## Your objective
Render every line of the data below as a Markdown table with the columns "Row" and "Line". Number the rows in order and omit blank lines.
Segment Start: The data
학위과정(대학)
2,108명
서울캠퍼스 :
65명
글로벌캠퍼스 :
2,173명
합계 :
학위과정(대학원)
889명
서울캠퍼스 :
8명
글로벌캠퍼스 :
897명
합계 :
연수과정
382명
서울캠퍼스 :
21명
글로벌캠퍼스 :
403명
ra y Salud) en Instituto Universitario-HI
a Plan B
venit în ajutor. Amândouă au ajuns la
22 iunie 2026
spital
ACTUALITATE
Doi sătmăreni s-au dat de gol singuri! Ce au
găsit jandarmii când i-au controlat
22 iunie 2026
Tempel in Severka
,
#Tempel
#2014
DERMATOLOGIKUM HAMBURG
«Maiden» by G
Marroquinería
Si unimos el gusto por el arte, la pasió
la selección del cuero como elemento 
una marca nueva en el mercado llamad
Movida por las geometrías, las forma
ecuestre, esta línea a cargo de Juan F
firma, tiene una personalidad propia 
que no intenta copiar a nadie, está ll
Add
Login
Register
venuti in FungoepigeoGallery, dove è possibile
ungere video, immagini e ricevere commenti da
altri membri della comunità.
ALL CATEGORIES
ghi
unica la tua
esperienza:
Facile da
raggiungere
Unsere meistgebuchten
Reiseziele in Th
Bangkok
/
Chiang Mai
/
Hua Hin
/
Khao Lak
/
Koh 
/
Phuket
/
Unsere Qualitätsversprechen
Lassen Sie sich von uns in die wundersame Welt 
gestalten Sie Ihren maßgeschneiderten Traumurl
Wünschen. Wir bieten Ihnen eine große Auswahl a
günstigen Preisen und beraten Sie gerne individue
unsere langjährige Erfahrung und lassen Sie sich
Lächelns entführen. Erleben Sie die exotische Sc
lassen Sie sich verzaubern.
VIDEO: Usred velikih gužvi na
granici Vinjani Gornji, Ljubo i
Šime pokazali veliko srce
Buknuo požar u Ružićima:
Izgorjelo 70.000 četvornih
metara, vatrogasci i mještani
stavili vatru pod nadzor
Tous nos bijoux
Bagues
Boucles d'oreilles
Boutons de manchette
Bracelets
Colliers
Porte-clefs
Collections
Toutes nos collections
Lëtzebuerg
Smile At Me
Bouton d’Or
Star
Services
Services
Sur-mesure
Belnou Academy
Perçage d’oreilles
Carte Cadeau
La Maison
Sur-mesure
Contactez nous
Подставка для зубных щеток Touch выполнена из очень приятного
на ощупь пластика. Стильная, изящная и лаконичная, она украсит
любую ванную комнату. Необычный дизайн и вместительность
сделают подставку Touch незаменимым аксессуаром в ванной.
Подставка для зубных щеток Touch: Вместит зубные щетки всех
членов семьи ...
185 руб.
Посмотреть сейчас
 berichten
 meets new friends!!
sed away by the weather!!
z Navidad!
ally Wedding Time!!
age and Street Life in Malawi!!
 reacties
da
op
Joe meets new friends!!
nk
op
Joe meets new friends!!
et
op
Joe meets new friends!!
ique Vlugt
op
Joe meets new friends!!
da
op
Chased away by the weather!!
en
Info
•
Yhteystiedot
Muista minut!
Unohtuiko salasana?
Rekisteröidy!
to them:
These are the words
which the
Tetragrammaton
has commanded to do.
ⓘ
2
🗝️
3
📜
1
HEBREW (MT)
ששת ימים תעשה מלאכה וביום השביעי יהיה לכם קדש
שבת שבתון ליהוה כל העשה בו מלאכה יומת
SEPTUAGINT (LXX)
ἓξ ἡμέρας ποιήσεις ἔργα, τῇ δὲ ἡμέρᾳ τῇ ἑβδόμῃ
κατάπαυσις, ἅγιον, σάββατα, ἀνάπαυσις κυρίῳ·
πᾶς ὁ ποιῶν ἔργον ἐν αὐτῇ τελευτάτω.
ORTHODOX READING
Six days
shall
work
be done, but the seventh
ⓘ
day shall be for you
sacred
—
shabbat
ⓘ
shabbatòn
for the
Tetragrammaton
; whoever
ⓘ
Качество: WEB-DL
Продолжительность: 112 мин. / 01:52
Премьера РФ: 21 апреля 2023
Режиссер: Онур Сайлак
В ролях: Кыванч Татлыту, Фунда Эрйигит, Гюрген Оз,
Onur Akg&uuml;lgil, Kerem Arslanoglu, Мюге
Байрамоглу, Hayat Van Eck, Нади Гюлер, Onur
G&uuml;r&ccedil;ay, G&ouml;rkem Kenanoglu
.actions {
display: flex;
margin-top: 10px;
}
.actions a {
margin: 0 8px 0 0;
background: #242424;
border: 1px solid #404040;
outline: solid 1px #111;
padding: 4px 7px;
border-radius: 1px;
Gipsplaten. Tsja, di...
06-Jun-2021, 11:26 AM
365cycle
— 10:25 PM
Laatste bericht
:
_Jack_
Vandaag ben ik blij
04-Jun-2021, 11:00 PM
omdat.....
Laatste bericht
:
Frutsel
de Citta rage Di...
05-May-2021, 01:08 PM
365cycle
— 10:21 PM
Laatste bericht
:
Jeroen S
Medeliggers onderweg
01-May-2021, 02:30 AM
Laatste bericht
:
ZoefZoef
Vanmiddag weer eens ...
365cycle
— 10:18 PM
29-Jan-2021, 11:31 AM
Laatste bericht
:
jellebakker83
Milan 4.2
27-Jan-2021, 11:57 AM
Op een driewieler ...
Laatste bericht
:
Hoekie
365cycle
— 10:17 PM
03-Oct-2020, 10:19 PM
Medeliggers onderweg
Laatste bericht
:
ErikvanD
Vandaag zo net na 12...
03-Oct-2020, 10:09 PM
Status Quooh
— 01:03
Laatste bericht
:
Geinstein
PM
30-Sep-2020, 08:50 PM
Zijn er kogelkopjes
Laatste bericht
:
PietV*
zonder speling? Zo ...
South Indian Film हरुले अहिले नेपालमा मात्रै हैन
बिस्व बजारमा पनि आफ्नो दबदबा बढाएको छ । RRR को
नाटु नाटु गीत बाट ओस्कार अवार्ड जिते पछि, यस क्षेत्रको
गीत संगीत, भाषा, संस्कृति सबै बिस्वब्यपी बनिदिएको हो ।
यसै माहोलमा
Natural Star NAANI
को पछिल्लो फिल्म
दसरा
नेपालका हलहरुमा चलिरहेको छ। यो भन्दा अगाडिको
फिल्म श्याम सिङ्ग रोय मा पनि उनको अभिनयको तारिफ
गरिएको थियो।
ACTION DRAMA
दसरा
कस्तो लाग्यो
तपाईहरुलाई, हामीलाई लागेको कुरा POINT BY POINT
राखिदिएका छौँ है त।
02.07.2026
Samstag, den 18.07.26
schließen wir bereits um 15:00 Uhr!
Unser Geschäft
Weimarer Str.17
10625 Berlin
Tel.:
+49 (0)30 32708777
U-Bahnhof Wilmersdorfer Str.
Segment End: The data
## Answer to the exercise
| Row | Line |
|---|---|
| 1 | 학위과정(대학) |
| 2 | 2,108명 |
| 3 | 서울캠퍼스 : |
| 4 | 65명 |
| 5 | 글로벌캠퍼스 : |
| 6 | 2,173명 |
| 7 | 합계 : |
| 8 | 학위과정(대학원) |
| 9 | 889명 |
| 10 | 서울캠퍼스 : |
| 11 | 8명 |
| 12 | 글로벌캠퍼스 : |
| 13 | 897명 |
| 14 | 합계 : |
| 15 | 연수과정 |
| 16 | 382명 |
| 17 | 서울캠퍼스 : |
| 18 | 21명 |
| 19 | 글로벌캠퍼스 : |
| 20 | 403명 |
| 21 | ra y Salud) en Instituto Universitario-HI |
| 22 | a Plan B |
| 23 | venit în ajutor. Amândouă au ajuns la |
| 24 | 22 iunie 2026 |
| 25 | spital |
| 26 | ACTUALITATE |
| 27 | Doi sătmăreni s-au dat de gol singuri! Ce au |
| 28 | găsit jandarmii când i-au controlat |
| 29 | 22 iunie 2026 |
| 30 | Tempel in Severka |
| 31 | , |
| 32 | #Tempel |
| 33 | #2014 |
| 34 | DERMATOLOGIKUM HAMBURG |
| 35 | «Maiden» by G |
| 36 | Marroquinería |
| 37 | Si unimos el gusto por el arte, la pasió |
| 38 | la selección del cuero como elemento  |
| 39 | una marca nueva en el mercado llamad |
| 40 | Movida por las geometrías, las forma |
| 41 | ecuestre, esta línea a cargo de Juan F |
| 42 | firma, tiene una personalidad propia  |
| 43 | que no intenta copiar a nadie, está ll |
| 44 | Add |
| 45 | Login |
| 46 | Register |
| 47 | venuti in FungoepigeoGallery, dove è possibile |
| 48 | ungere video, immagini e ricevere commenti da |
| 49 | altri membri della comunità. |
| 50 | ALL CATEGORIES |
| 51 | ghi |
| 52 | unica la tua |
| 53 | esperienza: |
| 54 | Facile da |
| 55 | raggiungere |
| 56 | Unsere meistgebuchten |
| 57 | Reiseziele in Th |
| 58 | Bangkok |
| 59 | / |
| 60 | Chiang Mai |
| 61 | / |
| 62 | Hua Hin |
| 63 | / |
| 64 | Khao Lak |
| 65 | / |
| 66 | Koh  |
| 67 | / |
| 68 | Phuket |
| 69 | / |
| 70 | Unsere Qualitätsversprechen |
| 71 | Lassen Sie sich von uns in die wundersame Welt  |
| 72 | gestalten Sie Ihren maßgeschneiderten Traumurl |
| 73 | Wünschen. Wir bieten Ihnen eine große Auswahl a |
| 74 | günstigen Preisen und beraten Sie gerne individue |
| 75 | unsere langjährige Erfahrung und lassen Sie sich |
| 76 | Lächelns entführen. Erleben Sie die exotische Sc |
| 77 | lassen Sie sich verzaubern. |
| 78 | VIDEO: Usred velikih gužvi na |
| 79 | granici Vinjani Gornji, Ljubo i |
| 80 | Šime pokazali veliko srce |
| 81 | Buknuo požar u Ružićima: |
| 82 | Izgorjelo 70.000 četvornih |
| 83 | metara, vatrogasci i mještani |
| 84 | stavili vatru pod nadzor |
| 85 | Tous nos bijoux |
| 86 | Bagues |
| 87 | Boucles d'oreilles |
| 88 | Boutons de manchette |
| 89 | Bracelets |
| 90 | Colliers |
| 91 | Porte-clefs |
| 92 | Collections |
| 93 | Toutes nos collections |
| 94 | Lëtzebuerg |
| 95 | Smile At Me |
| 96 | Bouton d’Or |
| 97 | Star |
| 98 | Services |
| 99 | Services |
| 100 | Sur-mesure |
| 101 | Belnou Academy |
| 102 | Perçage d’oreilles |
| 103 | Carte Cadeau |
| 104 | La Maison |
| 105 | Sur-mesure |
| 106 | Contactez nous |
| 107 | Подставка для зубных щеток Touch выполнена из очень приятного |
| 108 | на ощупь пластика. Стильная, изящная и лаконичная, она украсит |
| 109 | любую ванную комнату. Необычный дизайн и вместительность |
| 110 | сделают подставку Touch незаменимым аксессуаром в ванной. |
| 111 | Подставка для зубных щеток Touch: Вместит зубные щетки всех |
| 112 | членов семьи ... |
| 113 | 185 руб. |
| 114 | Посмотреть сейчас |
| 115 |  berichten |
| 116 |  meets new friends!! |
| 117 | sed away by the weather!! |
| 118 | z Navidad! |
| 119 | ally Wedding Time!! |
| 120 | age and Street Life in Malawi!! |
| 121 |  reacties |
| 122 | da |
| 123 | op |
| 124 | Joe meets new friends!! |
| 125 | nk |
| 126 | op |
| 127 | Joe meets new friends!! |
| 128 | et |
| 129 | op |
| 130 | Joe meets new friends!! |
| 131 | ique Vlugt |
| 132 | op |
| 133 | Joe meets new friends!! |
| 134 | da |
| 135 | op |
| 136 | Chased away by the weather!! |
| 137 | en |
| 138 | Info |
| 139 | • |
| 140 | Yhteystiedot |
| 141 | Muista minut! |
| 142 | Unohtuiko salasana? |
| 143 | Rekisteröidy! |
| 144 | to them: |
| 145 | These are the words |
| 146 | which the |
| 147 | Tetragrammaton |
| 148 | has commanded to do. |
| 149 | ⓘ |
| 150 | 2 |
| 151 | 🗝️ |
| 152 | 3 |
| 153 | 📜 |
| 154 | 1 |
| 155 | HEBREW (MT) |
| 156 | ששת ימים תעשה מלאכה וביום השביעי יהיה לכם קדש |
| 157 | שבת שבתון ליהוה כל העשה בו מלאכה יומת |
| 158 | SEPTUAGINT (LXX) |
| 159 | ἓξ ἡμέρας ποιήσεις ἔργα, τῇ δὲ ἡμέρᾳ τῇ ἑβδόμῃ |
| 160 | κατάπαυσις, ἅγιον, σάββατα, ἀνάπαυσις κυρίῳ· |
| 161 | πᾶς ὁ ποιῶν ἔργον ἐν αὐτῇ τελευτάτω. |
| 162 | ORTHODOX READING |
| 163 | Six days |
| 164 | shall |
| 165 | work |
| 166 | be done, but the seventh |
| 167 | ⓘ |
| 168 | day shall be for you |
| 169 | sacred |
| 170 | — |
| 171 | shabbat |
| 172 | ⓘ |
| 173 | shabbatòn |
| 174 | for the |
| 175 | Tetragrammaton |
| 176 | ; whoever |
| 177 | ⓘ |
| 178 | Качество: WEB-DL |
| 179 | Продолжительность: 112 мин. / 01:52 |
| 180 | Премьера РФ: 21 апреля 2023 |
| 181 | Режиссер: Онур Сайлак |
| 182 | В ролях: Кыванч Татлыту, Фунда Эрйигит, Гюрген Оз, |
| 183 | Onur Akg&uuml;lgil, Kerem Arslanoglu, Мюге |
| 184 | Байрамоглу, Hayat Van Eck, Нади Гюлер, Onur |
| 185 | G&uuml;r&ccedil;ay, G&ouml;rkem Kenanoglu |
| 186 | .actions { |
| 187 | display: flex; |
| 188 | margin-top: 10px; |
| 189 | } |
| 190 | .actions a { |
| 191 | margin: 0 8px 0 0; |
| 192 | background: #242424; |
| 193 | border: 1px solid #404040; |
| 194 | outline: solid 1px #111; |
| 195 | padding: 4px 7px; |
| 196 | border-radius: 1px; |
| 197 | Gipsplaten. Tsja, di... |
| 198 | 06-Jun-2021, 11:26 AM |
| 199 | 365cycle |
| 200 | — 10:25 PM |
| 201 | Laatste bericht |
| 202 | : |
| 203 | _Jack_ |
| 204 | Vandaag ben ik blij |
| 205 | 04-Jun-2021, 11:00 PM |
| 206 | omdat..... |
| 207 | Laatste bericht |
| 208 | : |
| 209 | Frutsel |
| 210 | de Citta rage Di... |
| 211 | 05-May-2021, 01:08 PM |
| 212 | 365cycle |
| 213 | — 10:21 PM |
| 214 | Laatste bericht |
| 215 | : |
| 216 | Jeroen S |
| 217 | Medeliggers onderweg |
| 218 | 01-May-2021, 02:30 AM |
| 219 | Laatste bericht |
| 220 | : |
| 221 | ZoefZoef |
| 222 | Vanmiddag weer eens ... |
| 223 | 365cycle |
| 224 | — 10:18 PM |
| 225 | 29-Jan-2021, 11:31 AM |
| 226 | Laatste bericht |
| 227 | : |
| 228 | jellebakker83 |
| 229 | Milan 4.2 |
| 230 | 27-Jan-2021, 11:57 AM |
| 231 | Op een driewieler ... |
| 232 | Laatste bericht |
| 233 | : |
| 234 | Hoekie |
| 235 | 365cycle |
| 236 | — 10:17 PM |
| 237 | 03-Oct-2020, 10:19 PM |
| 238 | Medeliggers onderweg |
| 239 | Laatste bericht |
| 240 | : |
| 241 | ErikvanD |
| 242 | Vandaag zo net na 12... |
| 243 | 03-Oct-2020, 10:09 PM |
| 244 | Status Quooh |
| 245 | — 01:03 |
| 246 | Laatste bericht |
| 247 | : |
| 248 | Geinstein |
| 249 | PM |
| 250 | 30-Sep-2020, 08:50 PM |
| 251 | Zijn er kogelkopjes |
| 252 | Laatste bericht |
| 253 | : |
| 254 | PietV* |
| 255 | zonder speling? Zo ... |
| 256 | South Indian Film हरुले अहिले नेपालमा मात्रै हैन |
| 257 | बिस्व बजारमा पनि आफ्नो दबदबा बढाएको छ । RRR को |
| 258 | नाटु नाटु गीत बाट ओस्कार अवार्ड जिते पछि, यस क्षेत्रको |
| 259 | गीत संगीत, भाषा, संस्कृति सबै बिस्वब्यपी बनिदिएको हो । |
| 260 | यसै माहोलमा |
| 261 | Natural Star NAANI |
| 262 | को पछिल्लो फिल्म |
| 263 | दसरा |
| 264 | नेपालका हलहरुमा चलिरहेको छ। यो भन्दा अगाडिको |
| 265 | फिल्म श्याम सिङ्ग रोय मा पनि उनको अभिनयको तारिफ |
| 266 | गरिएको थियो। |
| 267 | ACTION DRAMA |
| 268 | दसरा |
| 269 | कस्तो लाग्यो |
| 270 | तपाईहरुलाई, हामीलाई लागेको कुरा POINT BY POINT |
| 271 | राखिदिएका छौँ है त। |
| 272 | 02.07.2026 |
| 273 | Samstag, den 18.07.26 |
| 274 | schließen wir bereits um 15:00 Uhr! |
| 275 | Unser Geschäft |
| 276 | Weimarer Str.17 |
| 277 | 10625 Berlin |
| 278 | Tel.: |
| 279 | +49 (0)30 32708777 |
| 280 | U-Bahnhof Wilmersdorfer Str. |